Les incidents de paiement interviennent par exemple pour des paiements en cas de découvert
Les incidents de paiement interviennent par exemple pour des paiements en cas de découvert © AFP / Patrick Lefevre / BELGA MAG / BELGA

Le rapport a été remis au gouvernement début juillet, mais n'est révélé dans la presse (dans les colonnes du Parisien - Aujourd'hui en France), que ce mercredi : selon le Comité consultatif du secteur financier (CCSF), en 2017, 25% des comptes courants français ont été touchés par une situation "d'incident de paiement". 

De quoi s'agit-il ? 

On parle d'incident de paiement quand un compte n'est pas assez provisionné pour honorer un paiement prévu. C'est donc le cas, par exemple, pour les chèques sans provision ou les virements bloqués, mais aussi pour les prélèvements automatiques refusés faute d'argent disponible. Dans ces situations, en général, les banques, en plus de refuser le paiement, font payer des frais à leur client (les plus connus sont les fameux agios, en cas de découvert).

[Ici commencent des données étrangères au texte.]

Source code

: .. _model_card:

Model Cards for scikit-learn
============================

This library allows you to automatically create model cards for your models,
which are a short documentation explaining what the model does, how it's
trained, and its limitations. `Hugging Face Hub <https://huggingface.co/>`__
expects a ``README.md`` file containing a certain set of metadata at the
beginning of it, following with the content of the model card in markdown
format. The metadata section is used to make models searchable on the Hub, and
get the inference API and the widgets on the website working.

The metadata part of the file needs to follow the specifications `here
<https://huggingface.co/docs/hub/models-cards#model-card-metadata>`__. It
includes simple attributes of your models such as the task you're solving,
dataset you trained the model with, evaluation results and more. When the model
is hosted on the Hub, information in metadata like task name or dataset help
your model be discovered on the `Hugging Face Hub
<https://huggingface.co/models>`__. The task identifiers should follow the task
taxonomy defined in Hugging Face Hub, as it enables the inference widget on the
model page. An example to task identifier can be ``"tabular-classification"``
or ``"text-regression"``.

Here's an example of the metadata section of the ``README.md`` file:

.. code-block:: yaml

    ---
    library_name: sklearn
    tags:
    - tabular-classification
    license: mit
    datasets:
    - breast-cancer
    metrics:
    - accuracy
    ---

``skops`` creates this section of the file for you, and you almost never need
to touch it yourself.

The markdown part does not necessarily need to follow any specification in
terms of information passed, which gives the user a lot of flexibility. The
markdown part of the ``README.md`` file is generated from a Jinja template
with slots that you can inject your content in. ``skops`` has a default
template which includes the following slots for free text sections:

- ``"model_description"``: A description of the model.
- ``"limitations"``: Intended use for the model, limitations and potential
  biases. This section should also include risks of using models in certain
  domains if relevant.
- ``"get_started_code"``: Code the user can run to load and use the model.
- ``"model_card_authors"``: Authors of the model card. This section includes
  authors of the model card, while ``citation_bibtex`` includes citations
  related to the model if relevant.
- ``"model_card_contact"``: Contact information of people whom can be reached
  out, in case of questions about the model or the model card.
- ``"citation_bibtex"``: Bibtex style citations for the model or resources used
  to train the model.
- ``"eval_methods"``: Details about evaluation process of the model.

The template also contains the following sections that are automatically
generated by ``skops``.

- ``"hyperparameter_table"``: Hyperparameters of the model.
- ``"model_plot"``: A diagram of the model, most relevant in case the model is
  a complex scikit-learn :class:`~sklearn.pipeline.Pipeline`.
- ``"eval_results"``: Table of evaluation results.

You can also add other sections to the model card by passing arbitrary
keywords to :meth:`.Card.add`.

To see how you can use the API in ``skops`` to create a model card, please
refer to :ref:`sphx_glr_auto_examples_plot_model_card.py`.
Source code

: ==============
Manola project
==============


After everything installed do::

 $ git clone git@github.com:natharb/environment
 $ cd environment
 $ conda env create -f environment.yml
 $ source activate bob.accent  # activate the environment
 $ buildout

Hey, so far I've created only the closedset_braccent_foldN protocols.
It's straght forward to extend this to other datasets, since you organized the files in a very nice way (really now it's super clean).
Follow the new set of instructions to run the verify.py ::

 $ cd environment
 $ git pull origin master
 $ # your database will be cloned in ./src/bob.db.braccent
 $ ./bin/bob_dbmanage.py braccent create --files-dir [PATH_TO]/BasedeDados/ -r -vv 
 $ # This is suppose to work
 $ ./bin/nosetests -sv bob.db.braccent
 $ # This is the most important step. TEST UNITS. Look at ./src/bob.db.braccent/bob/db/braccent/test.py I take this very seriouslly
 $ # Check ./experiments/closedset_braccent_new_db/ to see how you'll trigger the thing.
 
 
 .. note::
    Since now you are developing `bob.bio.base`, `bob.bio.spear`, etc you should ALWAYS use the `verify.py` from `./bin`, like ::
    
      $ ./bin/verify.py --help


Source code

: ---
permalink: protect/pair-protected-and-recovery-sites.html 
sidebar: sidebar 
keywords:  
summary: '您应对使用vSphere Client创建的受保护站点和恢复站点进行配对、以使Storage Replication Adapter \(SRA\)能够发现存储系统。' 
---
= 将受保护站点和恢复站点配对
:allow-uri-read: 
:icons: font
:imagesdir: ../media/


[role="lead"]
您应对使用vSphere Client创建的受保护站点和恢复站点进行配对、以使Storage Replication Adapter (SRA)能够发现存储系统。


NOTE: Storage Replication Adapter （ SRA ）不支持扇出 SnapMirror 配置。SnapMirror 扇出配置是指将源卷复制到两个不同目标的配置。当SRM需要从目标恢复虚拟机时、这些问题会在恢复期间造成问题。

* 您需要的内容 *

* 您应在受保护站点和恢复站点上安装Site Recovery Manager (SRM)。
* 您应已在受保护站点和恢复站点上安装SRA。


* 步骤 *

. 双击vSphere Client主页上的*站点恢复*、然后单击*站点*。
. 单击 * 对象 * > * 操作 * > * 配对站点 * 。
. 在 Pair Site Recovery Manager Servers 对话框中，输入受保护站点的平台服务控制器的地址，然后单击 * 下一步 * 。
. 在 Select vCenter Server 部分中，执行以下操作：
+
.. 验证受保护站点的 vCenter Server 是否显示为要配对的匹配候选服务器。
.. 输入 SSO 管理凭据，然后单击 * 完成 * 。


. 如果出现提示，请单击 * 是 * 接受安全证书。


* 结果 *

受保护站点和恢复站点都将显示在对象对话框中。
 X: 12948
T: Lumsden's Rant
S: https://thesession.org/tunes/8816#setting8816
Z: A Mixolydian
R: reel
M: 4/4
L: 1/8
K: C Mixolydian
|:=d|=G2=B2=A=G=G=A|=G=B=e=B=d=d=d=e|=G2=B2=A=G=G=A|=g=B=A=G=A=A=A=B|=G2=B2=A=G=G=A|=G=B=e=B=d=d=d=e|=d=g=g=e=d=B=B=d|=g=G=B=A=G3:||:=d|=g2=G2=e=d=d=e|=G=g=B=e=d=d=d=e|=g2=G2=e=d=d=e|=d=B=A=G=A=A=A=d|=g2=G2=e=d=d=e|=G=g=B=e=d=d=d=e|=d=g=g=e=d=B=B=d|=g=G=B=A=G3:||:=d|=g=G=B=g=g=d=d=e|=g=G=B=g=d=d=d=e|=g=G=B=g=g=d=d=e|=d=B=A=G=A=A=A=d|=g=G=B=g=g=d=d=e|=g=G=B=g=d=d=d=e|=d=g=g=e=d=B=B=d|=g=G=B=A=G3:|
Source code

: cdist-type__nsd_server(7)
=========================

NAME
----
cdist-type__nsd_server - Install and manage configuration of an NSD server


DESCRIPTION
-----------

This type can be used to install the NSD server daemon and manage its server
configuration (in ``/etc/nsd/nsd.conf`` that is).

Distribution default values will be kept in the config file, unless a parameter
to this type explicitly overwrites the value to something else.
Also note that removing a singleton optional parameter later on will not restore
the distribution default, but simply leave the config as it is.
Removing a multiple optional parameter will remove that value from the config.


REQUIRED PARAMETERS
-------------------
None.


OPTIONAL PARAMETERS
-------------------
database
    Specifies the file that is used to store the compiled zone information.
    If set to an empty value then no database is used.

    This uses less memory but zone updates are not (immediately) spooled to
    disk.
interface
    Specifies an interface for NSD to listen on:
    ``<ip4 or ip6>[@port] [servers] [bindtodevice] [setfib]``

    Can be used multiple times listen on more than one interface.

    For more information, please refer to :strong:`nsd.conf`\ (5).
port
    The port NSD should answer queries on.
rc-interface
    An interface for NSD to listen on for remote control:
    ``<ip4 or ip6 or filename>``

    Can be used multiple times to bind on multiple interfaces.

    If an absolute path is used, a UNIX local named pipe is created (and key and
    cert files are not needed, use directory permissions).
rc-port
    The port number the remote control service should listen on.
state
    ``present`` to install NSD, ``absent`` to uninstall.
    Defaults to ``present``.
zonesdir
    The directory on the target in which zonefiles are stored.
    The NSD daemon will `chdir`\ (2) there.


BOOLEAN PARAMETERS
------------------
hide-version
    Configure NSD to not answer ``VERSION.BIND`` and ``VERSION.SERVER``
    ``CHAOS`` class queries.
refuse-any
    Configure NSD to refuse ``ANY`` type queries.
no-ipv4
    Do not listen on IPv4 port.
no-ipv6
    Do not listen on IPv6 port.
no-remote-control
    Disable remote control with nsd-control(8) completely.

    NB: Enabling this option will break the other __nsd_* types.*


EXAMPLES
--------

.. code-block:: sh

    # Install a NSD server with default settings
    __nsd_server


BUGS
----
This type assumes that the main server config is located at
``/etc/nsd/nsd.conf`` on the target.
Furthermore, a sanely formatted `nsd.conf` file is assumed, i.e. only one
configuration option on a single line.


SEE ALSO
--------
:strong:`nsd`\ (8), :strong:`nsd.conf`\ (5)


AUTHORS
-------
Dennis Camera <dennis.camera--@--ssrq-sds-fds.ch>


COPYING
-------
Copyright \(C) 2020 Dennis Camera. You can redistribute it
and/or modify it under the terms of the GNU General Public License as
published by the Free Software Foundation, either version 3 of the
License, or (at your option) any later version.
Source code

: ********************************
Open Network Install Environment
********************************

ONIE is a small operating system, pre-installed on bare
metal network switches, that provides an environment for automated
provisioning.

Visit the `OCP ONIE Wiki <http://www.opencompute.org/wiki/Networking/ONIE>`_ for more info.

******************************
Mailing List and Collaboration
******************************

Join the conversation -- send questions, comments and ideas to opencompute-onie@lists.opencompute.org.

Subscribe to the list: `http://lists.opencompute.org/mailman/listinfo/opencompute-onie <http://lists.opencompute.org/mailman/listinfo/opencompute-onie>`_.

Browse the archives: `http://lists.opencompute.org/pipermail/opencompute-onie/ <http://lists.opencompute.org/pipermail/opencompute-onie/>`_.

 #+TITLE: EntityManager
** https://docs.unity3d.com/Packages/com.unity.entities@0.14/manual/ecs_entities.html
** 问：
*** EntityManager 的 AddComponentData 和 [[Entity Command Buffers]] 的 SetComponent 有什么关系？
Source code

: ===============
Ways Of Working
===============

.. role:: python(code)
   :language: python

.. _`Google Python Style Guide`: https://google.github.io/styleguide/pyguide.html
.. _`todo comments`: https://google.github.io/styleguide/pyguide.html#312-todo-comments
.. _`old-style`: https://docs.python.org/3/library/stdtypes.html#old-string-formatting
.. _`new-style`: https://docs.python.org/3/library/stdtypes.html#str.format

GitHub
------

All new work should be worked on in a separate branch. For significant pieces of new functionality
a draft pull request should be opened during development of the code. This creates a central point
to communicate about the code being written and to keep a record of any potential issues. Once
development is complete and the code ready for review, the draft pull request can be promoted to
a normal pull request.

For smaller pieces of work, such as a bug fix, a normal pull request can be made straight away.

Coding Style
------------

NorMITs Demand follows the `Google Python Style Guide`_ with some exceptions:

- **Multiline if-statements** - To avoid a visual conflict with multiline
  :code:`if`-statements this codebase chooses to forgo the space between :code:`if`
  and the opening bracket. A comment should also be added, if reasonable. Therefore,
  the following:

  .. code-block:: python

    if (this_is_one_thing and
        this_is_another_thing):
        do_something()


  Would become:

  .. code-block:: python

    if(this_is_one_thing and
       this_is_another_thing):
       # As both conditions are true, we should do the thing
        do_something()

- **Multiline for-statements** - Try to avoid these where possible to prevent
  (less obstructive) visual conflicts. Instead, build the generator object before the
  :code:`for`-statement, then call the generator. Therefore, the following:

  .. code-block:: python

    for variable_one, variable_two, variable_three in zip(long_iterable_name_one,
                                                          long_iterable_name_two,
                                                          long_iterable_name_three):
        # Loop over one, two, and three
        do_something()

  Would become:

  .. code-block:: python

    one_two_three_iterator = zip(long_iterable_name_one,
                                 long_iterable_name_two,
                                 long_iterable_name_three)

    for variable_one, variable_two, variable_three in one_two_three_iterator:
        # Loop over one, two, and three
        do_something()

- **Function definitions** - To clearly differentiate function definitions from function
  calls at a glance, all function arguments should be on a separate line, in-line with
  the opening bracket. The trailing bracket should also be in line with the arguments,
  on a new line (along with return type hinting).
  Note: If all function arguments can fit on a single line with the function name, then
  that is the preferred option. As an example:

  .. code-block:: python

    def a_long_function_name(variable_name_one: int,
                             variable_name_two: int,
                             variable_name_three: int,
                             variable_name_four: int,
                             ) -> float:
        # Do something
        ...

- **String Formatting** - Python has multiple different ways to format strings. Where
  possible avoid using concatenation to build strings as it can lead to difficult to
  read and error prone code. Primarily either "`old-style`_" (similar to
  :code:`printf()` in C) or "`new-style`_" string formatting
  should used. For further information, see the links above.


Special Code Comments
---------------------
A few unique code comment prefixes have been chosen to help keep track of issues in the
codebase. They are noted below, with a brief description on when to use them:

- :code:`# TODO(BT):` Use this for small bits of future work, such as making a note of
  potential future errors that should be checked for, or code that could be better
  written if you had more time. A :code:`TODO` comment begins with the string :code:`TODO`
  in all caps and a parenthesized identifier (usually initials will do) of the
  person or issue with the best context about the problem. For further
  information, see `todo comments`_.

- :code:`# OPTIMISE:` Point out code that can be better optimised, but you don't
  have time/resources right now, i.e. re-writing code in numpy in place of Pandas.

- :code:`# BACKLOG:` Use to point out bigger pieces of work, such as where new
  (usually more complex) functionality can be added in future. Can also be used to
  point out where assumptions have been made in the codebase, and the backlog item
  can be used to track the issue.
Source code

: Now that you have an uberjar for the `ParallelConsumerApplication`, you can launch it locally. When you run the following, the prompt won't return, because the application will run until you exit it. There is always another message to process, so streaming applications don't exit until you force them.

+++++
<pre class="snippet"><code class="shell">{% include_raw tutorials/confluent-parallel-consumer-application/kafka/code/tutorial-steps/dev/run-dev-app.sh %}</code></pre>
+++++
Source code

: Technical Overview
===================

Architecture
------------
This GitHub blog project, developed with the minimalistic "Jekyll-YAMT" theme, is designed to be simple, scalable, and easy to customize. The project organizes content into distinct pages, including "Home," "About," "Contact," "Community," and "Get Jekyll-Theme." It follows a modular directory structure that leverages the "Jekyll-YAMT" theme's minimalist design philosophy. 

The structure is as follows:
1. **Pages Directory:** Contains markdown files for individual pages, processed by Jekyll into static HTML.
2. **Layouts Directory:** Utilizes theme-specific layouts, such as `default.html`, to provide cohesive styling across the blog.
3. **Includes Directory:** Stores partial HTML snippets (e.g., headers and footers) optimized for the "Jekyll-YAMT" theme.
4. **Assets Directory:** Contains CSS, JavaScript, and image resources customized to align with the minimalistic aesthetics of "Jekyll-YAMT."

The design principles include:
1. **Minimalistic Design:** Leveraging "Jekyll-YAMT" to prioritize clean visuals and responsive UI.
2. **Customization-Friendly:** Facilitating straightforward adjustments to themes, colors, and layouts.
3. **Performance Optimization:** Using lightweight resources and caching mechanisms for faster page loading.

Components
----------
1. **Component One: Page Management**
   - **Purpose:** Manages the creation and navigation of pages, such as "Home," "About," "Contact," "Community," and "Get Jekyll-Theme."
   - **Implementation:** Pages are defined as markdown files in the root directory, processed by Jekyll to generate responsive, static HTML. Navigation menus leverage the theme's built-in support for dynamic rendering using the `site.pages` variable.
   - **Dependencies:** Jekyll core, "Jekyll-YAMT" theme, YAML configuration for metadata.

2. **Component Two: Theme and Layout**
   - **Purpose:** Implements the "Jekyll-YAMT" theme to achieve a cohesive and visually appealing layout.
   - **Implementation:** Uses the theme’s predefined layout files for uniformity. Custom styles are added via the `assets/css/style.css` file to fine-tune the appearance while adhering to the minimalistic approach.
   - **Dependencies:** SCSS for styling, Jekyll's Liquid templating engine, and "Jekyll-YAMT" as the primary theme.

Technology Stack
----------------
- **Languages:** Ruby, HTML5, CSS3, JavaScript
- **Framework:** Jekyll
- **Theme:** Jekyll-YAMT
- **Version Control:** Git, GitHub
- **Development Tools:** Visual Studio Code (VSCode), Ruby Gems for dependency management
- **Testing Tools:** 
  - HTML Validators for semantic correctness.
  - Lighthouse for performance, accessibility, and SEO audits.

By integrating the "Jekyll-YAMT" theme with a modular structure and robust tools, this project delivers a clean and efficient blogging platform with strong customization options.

Combien est-ce que cela représente en chiffres ? 

Selon une source proche du dossier citée par le Parisien, "cela représente à la louche une dizaine de millions de personnes par an". Soit, d'après 60 millions de consommateurs qui avait publié une étude sur le sujet en octobre dernier, 6,5 milliards d'euros de pénalités par an, une aubaine pour les banques. Ces révélations avaient conduit Bercy à demander au CCSF de se pencher sur cette question.

Quel est le plus gros problème ? 

Toujours d'après ce rapport, ce sont les prélèvements automatiques qui sont les plus problématiques. Pour beaucoup de clients de banques, il y a chaque mois 5 à 10 prélèvements par mois. Or un refus de prélèvement est facturé autour de 20€ par la banque... et débouche en général sur une nouvelle tentative de prélèvement cinq à six jours plus tard. Si entretemps le compte n'a pas été provisionné, c'est à nouveau un refus et des frais... et ainsi de suite. Un cercle vicieux que déplore le CCSF.

Quelles solutions ? 

Dans son rapport, le comité fait deux grandes propositions. La première consiste à inciter les entreprises qui font des prélèvements automatiques à choisir le jour du prélèvement (85% des ménages ont des dates de prélèvement fixes et imposées), pour une meilleure adéquation entre le jour où les rentrées financières arrivent et celui où les prélèvements ont lieu. Autre proposition : mieux intituler les prélèvements pour mieux les tracer. Une solution qui permettra aux banques de ne pas facturer deux fois des frais sur un même refus.